La possibilité de me rendre en France apparut après les élections récentes, remportées par le bloc des radicaux et des socialistes. L’affaire était pourtant compliquée d’avance par la circonstance qui faisait qu’en 1916, pendant la guerre, j’avais été expulsé de France «pour toujours» par le ministre de l’Intérieur Malvy soi-disant pour avoir fait de la propagande «pacifiste», en fait, sur l’insistance de l’ambassadeur tsariste Isvolsky. Bien que Malvy lui-même, environ un an plus tard, ait été expulsé de France par le gouvernement Clemenceau et, lui aussi sur l’accusation d’«activité pacifiste», l’ordre par lequel j’étais de façon permanente exclu de ce pays était resté en vigueur.

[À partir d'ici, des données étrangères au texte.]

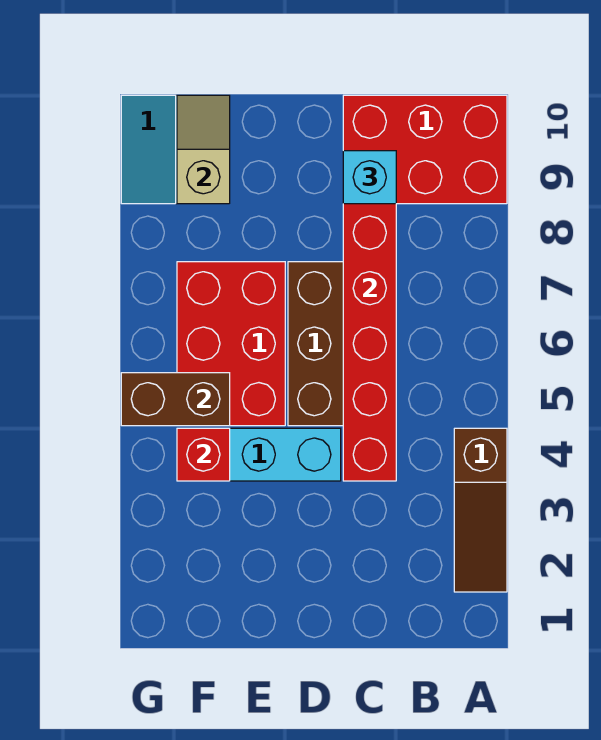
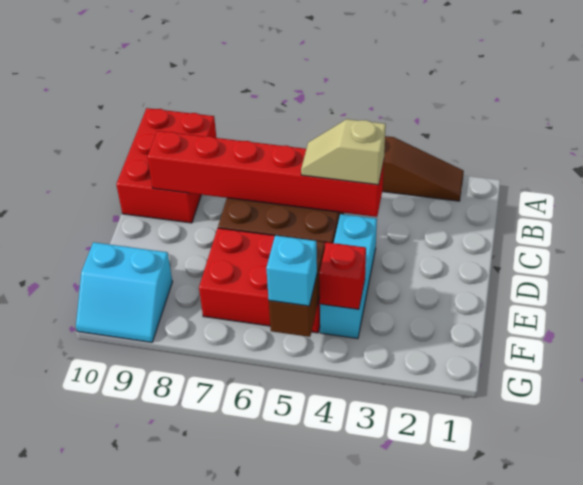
cyan 1x1 brick [343,151,396,204] -> cyan 1x1 brick moved to [266,235,317,306]
tan 1x2 slope [177,95,230,204] -> tan 1x2 slope moved to [301,119,386,185]

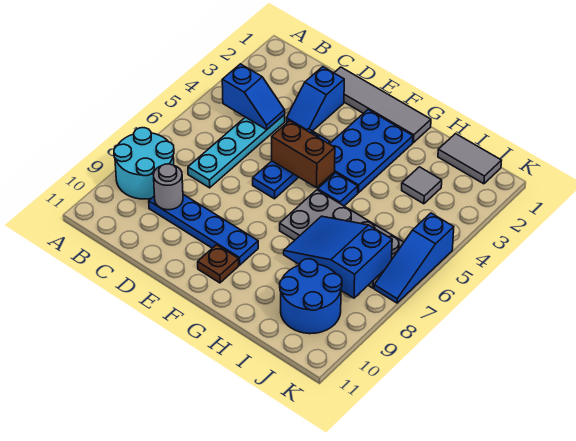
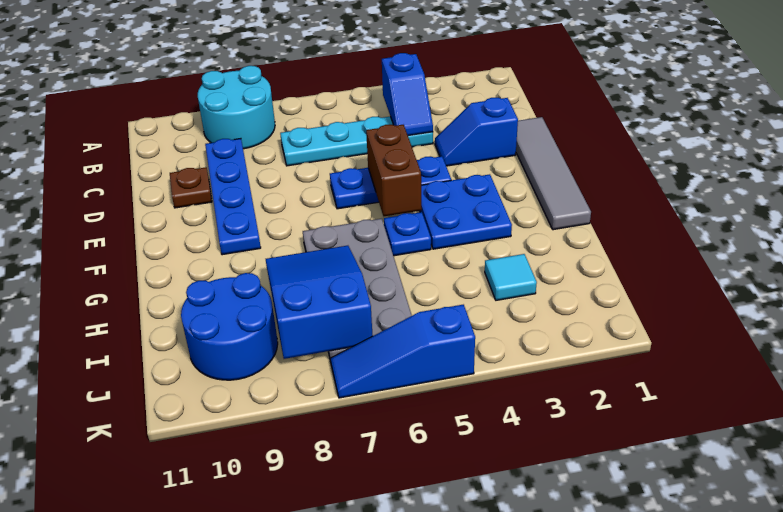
grey 1x1 round brick [154,164,183,210] -> none
blue 2x3 plate [330,110,413,193] -> blue 2x2 plate [420,174,512,249]
brown 1x1 plate [198,245,239,283] -> brown 1x1 plate moved to [170,167,212,208]
grey 1x2 tile [438,134,502,184] -> none
grey 1x1 tile [402,167,442,204] -> cyan 1x1 tile [485,254,537,300]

En 1922, Édouard Herriot, lors de sa première visite en Russie soviétique, et tout en me disant au revoir au cours d’une visite de politesse au commissariat à la Guerre, me demanda quand je pensais pouvoir visiter Paris. Je lui rappelai en plaisantant mon expulsion de France. «Mais qui se souviendrait maintenant d’une histoire comme celle-là ?» répondit-il en riant. Mais les institutions ont meilleure mémoire que les individus. En débarquant dans le port de Marseille, après avoir quitté le vapeur italien, j’ai contresigné un papier officiel que m’a remis un inspecteur de la Sûreté générale m’informant que l’arrêté de 1916 avait été annulé. Je dois dire qu’il y avait longtemps que je n’avais pas signé un document officiel avec un tel sentiment de satisfaction.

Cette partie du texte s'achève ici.